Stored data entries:
"""
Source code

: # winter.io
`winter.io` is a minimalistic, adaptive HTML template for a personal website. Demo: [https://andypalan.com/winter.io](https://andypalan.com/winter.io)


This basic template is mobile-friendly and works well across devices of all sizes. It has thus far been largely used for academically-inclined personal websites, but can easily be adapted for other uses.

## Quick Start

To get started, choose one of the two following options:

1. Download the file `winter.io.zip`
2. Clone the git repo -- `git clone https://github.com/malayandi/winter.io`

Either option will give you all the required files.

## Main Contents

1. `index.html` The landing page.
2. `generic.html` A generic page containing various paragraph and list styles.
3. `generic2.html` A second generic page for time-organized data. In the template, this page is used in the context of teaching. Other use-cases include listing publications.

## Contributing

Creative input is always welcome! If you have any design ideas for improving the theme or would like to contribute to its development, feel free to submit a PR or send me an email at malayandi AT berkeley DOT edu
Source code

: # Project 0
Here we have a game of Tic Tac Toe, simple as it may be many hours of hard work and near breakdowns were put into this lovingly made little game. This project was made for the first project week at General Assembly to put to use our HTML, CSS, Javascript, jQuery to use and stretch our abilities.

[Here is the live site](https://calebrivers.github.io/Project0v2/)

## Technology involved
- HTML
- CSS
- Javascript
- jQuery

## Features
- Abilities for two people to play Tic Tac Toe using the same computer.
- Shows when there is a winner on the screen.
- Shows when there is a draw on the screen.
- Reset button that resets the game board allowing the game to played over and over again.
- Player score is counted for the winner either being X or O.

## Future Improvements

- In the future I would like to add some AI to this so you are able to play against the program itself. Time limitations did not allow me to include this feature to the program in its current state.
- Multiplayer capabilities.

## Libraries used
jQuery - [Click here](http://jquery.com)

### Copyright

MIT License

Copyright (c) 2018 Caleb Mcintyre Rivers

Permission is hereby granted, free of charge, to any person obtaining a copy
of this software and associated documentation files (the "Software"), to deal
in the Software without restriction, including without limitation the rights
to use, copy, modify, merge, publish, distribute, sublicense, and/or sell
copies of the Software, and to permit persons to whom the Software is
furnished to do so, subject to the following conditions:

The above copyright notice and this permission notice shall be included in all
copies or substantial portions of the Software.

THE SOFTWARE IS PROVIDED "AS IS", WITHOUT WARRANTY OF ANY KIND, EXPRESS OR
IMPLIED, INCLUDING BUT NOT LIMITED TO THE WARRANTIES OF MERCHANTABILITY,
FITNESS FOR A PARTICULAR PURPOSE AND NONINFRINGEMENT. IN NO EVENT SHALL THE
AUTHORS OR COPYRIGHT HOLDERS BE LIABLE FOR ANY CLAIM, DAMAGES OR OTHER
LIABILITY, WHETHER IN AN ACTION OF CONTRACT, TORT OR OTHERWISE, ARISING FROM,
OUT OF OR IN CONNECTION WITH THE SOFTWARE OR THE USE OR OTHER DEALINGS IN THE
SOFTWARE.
"""
WHAT IS REQUIRED | Copy the lines of the items starting at the line that contains "Permission is hereby" and ending at the line that contains "furnished to do", keeping each one unchanged.

THE ANSWER |
Permission is hereby granted, free of charge, to any person obtaining a copy
of this software and associated documentation files (the "Software"), to deal
in the Software without restriction, including without limitation the rights
to use, copy, modify, merge, publish, distribute, sublicense, and/or sell
copies of the Software, and to permit persons to whom the Software is
furnished to do so, subject to the following conditions:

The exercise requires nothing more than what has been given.